◆ Source records:
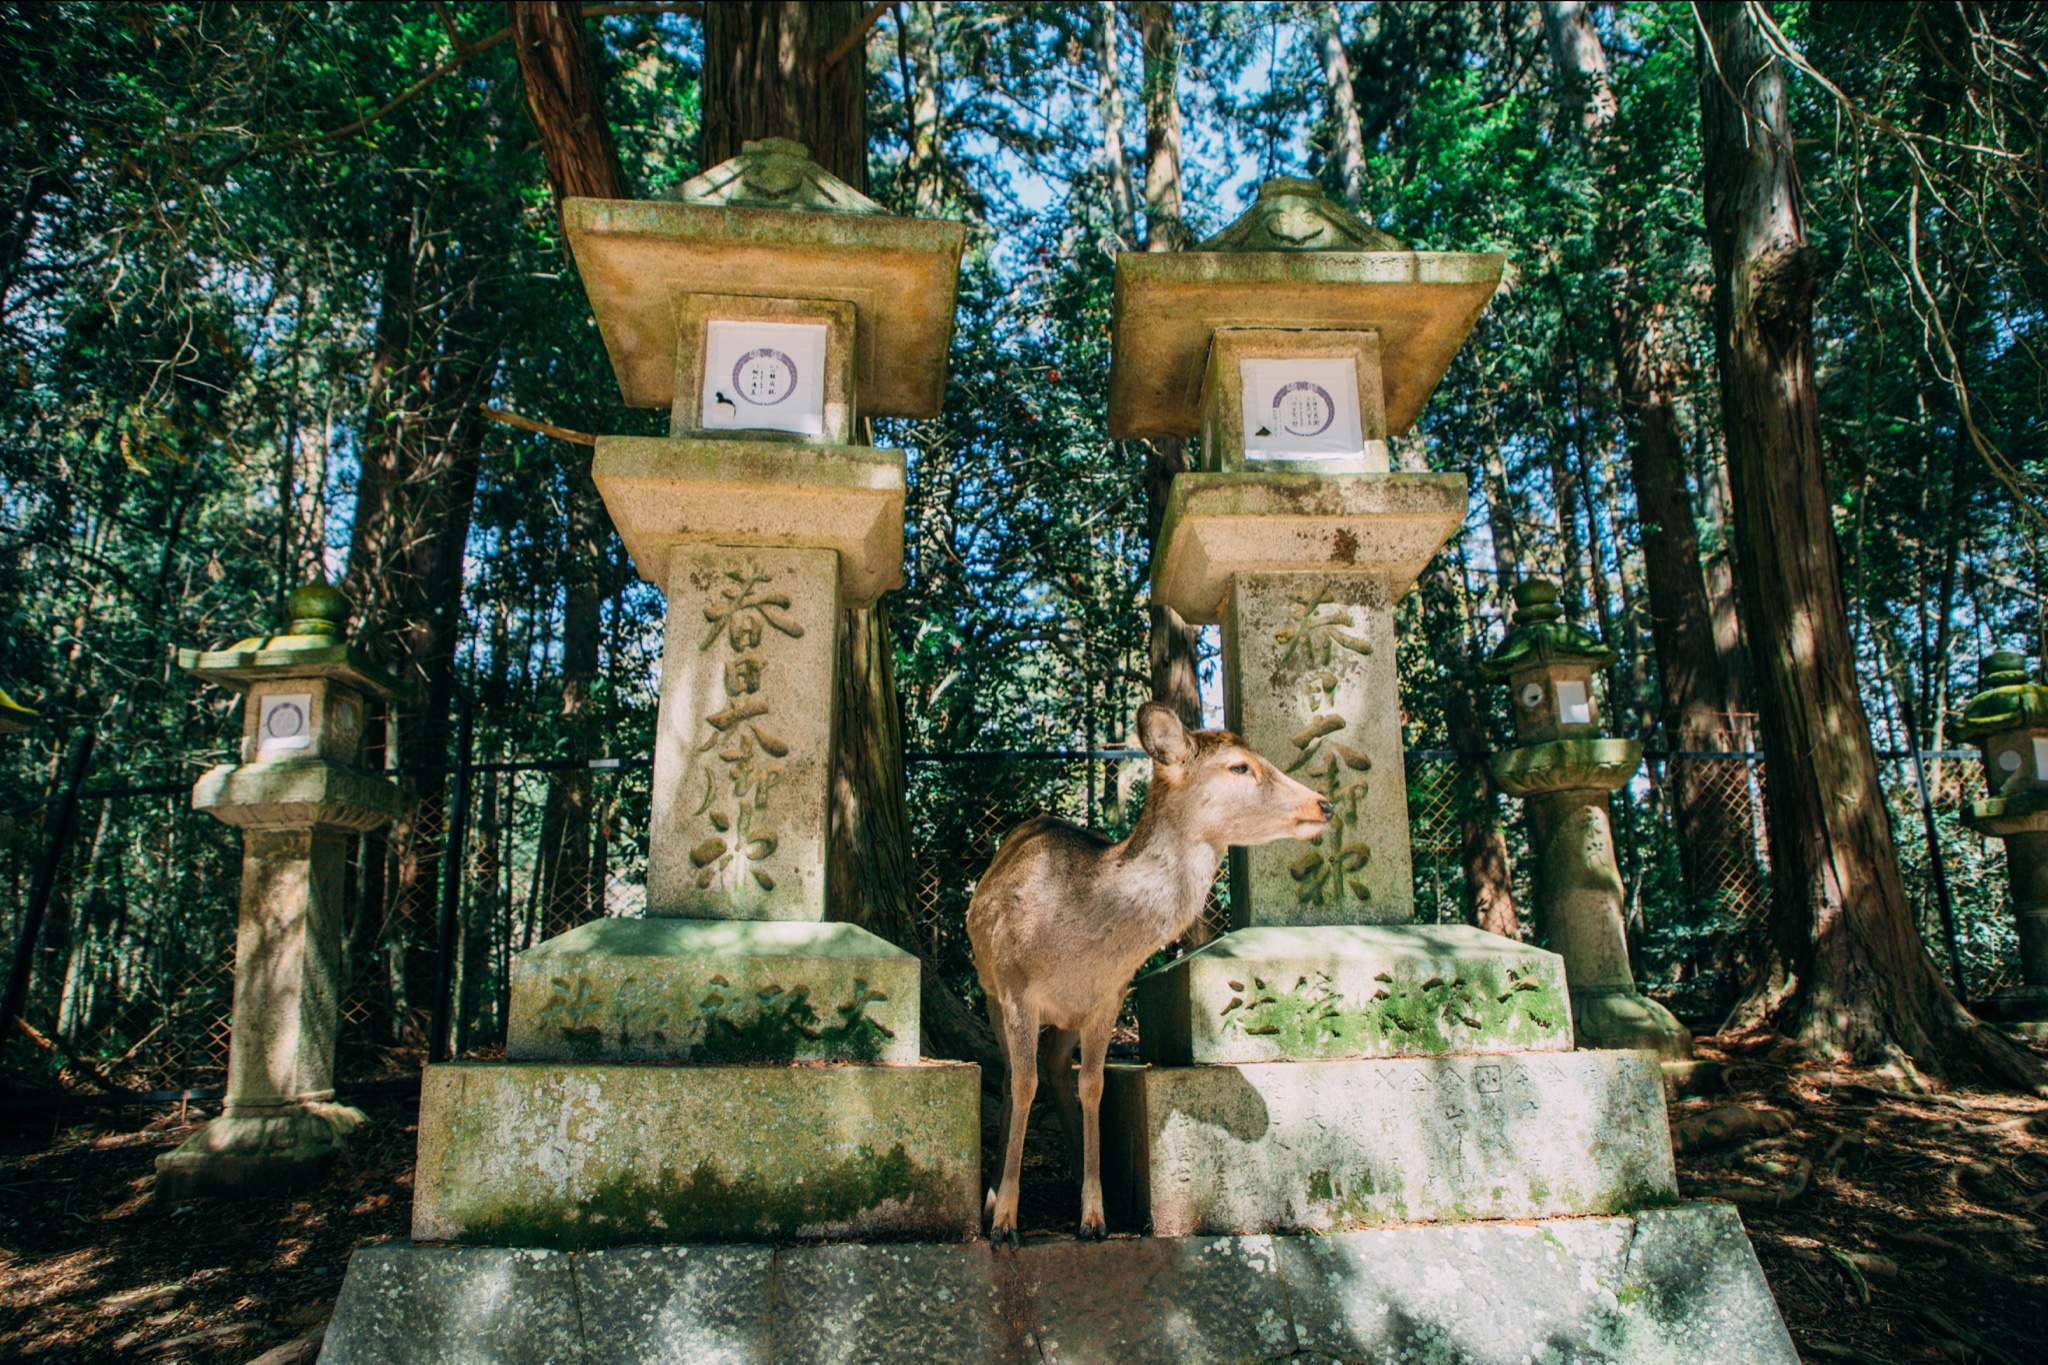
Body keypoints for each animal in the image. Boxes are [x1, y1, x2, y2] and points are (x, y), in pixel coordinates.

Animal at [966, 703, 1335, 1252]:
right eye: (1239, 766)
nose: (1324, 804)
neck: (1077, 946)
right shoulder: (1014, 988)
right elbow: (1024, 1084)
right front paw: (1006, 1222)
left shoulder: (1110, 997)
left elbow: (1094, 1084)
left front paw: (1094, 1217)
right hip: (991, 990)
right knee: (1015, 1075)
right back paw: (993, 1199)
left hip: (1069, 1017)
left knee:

◆ Problem details: Return the entries above exactly and in full; do not include images.

◆ Result below:
Body keypoints for each animal in the image. Boxes are [x1, y1, x2, y2] and points are (x, y), in pixel coordinates.

Animal at [966, 703, 1335, 1252]:
right eye: (1239, 766)
nose: (1324, 804)
neck: (1077, 946)
right shoulder: (1014, 988)
right elbow: (1024, 1084)
right front paw: (1006, 1222)
left shoulder: (1110, 997)
left elbow: (1094, 1084)
left front paw: (1094, 1217)
right hip: (991, 990)
right knee: (1015, 1075)
right back paw: (993, 1199)
left hip: (1069, 1017)
left knee:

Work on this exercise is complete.